У меня до сих пор перед глазами — сумрачные красные стены Пекина. Солнце, заходящее в кровь, вино или немое мычание под острокрылыми крышами, надо всем этим — золотое небо, как легкое пощипывание лютни. Площадь Небесного Согласия, храм Неба: одни эти названия заставляют содрогнуться от ужаса психопатов всего мира. Пожалуй, одна лишь площадь Бернен в Риме, незаметно поднимающаяся к базилике святого Петра, могла бы выдержать сравнение. По ту сторону всего человеческого ровные крошечные частички пространства. Переход за грань, незаметный для тебя самого… Однажды утром господин Ли привел меня к могиле иезуита Маттео Риччи в Университетских садах. Я усмотрел было в его намерении некую иронию, но нет, обычный, проходной жест… Естественно, одна из юных ассистенток господина Ли, мадемуазель Люо, было очаровательна и говорила на безупречном французском. И, разумеется, мадемуазель Люо нашла меня весьма симпатичным. Ночью вместе, днем соблюдаем дистанцию: старая традиция.
В подобного рода ситуациях это обычная китайская уловка: ты получил удовольствие, я тоже, прекрасно, теперь поговорим о другом. Что вовсе не означает безразличия или холодности, напротив. Но никакого слияния не предвидится. Каждый представляет собой двух разных людей, когда нас двое, то, следовательно, на самом деле четверо. А вокруг самый настоящий театр: облака и дождь, ветер и солнце, перелетные птицы, два горных склона, клумба пионов, озеро на западе, цветущая слива, посвистывание в кроне дерева, утро синей бабочки, нефритовая флейта, чешуйчатое туловище дракона, культурная революция, омовение императрицы, мраморные холмы. Для какой-нибудь уроженки Запада секс — это прежде всего способ, некая рента: завладение объектом, микстура нарциссизма, средство против депрессии, замужество, реальная или вымышленная беременность, взаимная выгода. Смерть самца предполагается с самого начала, но при этом она вовсе не означает конец, насекомое расплодилось, оплатило все расходы, обеспечило пенсию, пристроило отпрысков, его поторапливали, выжимали соки, выход здесь, теперь пускай сдохнет. Вне всякого сомнения, китаянка вынуждена будет приспособиться к подобному ходу событий — японские вдовы уже почти похожи на вдов американских — но всегда останется это самое
Господин Ли по-прежнему молчалив, но одобрительно молчалив. Мадемуазель Люо, должно быть, дала обо мне положительный отзыв. Я смог бы вернуть долг в Париже, как раз то, что нужно, чтобы продержаться год-другой и продолжить приключение, которое, по правде сказать, не имеет никакого отношения, как я подозреваю, к официальной пролетарской революции. Господину Ли на это плевать, он мыслит шире. В настоящий момент от него потребовалось вызвать там, очень далеко, некоторое количество тактических беспорядков. Он увидел, догадался, взвесил, решился. Беспорядки будут.

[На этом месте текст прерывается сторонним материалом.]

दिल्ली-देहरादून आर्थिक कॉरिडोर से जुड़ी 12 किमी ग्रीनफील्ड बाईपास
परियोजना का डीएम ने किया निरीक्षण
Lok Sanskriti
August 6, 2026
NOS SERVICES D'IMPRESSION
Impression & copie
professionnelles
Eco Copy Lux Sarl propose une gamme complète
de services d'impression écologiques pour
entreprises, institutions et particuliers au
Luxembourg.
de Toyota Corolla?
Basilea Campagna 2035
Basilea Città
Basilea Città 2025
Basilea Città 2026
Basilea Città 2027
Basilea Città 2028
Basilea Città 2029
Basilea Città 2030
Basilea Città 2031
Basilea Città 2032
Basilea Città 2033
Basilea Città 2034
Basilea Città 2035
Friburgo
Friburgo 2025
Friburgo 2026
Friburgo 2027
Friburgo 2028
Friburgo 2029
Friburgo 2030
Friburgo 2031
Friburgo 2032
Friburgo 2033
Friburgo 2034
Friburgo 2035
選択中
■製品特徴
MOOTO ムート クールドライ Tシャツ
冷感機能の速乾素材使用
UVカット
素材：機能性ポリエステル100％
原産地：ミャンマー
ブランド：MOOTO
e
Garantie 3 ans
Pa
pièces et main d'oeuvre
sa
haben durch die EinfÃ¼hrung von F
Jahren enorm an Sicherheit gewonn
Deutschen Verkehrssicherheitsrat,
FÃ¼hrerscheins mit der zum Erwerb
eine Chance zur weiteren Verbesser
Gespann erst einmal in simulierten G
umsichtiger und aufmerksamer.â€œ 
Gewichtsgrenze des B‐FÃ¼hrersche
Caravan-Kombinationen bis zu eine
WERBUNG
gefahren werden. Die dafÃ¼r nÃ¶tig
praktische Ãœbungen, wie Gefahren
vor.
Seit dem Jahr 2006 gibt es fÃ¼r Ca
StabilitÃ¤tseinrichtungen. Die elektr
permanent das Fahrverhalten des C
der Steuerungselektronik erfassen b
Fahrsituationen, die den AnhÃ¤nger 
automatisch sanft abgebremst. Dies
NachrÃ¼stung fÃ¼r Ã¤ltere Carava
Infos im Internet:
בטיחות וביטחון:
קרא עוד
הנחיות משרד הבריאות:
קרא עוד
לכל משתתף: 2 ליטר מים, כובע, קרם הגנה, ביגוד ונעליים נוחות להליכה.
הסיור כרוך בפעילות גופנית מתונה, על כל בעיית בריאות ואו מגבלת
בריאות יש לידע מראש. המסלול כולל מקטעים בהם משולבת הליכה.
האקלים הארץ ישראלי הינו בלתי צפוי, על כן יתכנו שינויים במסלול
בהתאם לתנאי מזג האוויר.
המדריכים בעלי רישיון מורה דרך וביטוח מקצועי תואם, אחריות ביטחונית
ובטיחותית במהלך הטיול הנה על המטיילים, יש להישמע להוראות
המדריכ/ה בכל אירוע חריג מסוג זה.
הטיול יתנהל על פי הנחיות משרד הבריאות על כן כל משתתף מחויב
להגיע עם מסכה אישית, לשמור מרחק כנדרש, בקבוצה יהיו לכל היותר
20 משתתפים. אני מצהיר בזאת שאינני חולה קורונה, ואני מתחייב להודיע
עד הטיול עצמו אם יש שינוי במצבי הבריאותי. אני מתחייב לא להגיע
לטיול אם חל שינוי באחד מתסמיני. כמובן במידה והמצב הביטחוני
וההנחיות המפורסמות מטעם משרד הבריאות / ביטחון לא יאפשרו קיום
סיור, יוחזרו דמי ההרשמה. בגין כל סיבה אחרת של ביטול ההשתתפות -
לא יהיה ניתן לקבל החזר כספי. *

Мы никогда не потеряем из виду наших китайцев. Это наши волшебные феи. В старых книгах в таких случаях говорится о бабочках, о рыбах. Другие предпочитают сюжеты о козах, свиньях, кобылах, коровах: у каждого свои пристрастия.
Дора и Клара тоже были бабочками, рыбами, но не только. Я снова слушаю запись Клары, баховскую Английскую сюиту номер два в ее исполнении, то, как она набрасывается на обрывистый конец, джигу. Она упряма и напориста, настойчива, легка, словно серна скачет со скалы на скалу. Она карабкается, скатывается вниз, парит, вырастает до гигантских размеров, обвал и бунт, поражает это немыслимое равновесие между обеими ее руками, двумя долями ее мозга, она нависает, резко падает вниз, танцует джигу, но, даже танцуя, остается вне, словно наблюдая со стороны свою собственную вибрацию, а ты ощущаешь ее спину и ягодицы на черном кожаном табурете; проходящую по плечам и рукам зыбь ее укрощенного дыхания, глаза, которые не видят больше ничего, кроме клавиатуры, ставшей гигантской сетчаткой. Она изгибается, начинает снова, джига, да, английское слово, быстрый танец с трехчастным ритмом, отбивающий пятки, носки, все это переместилось теперь в ее пальцы.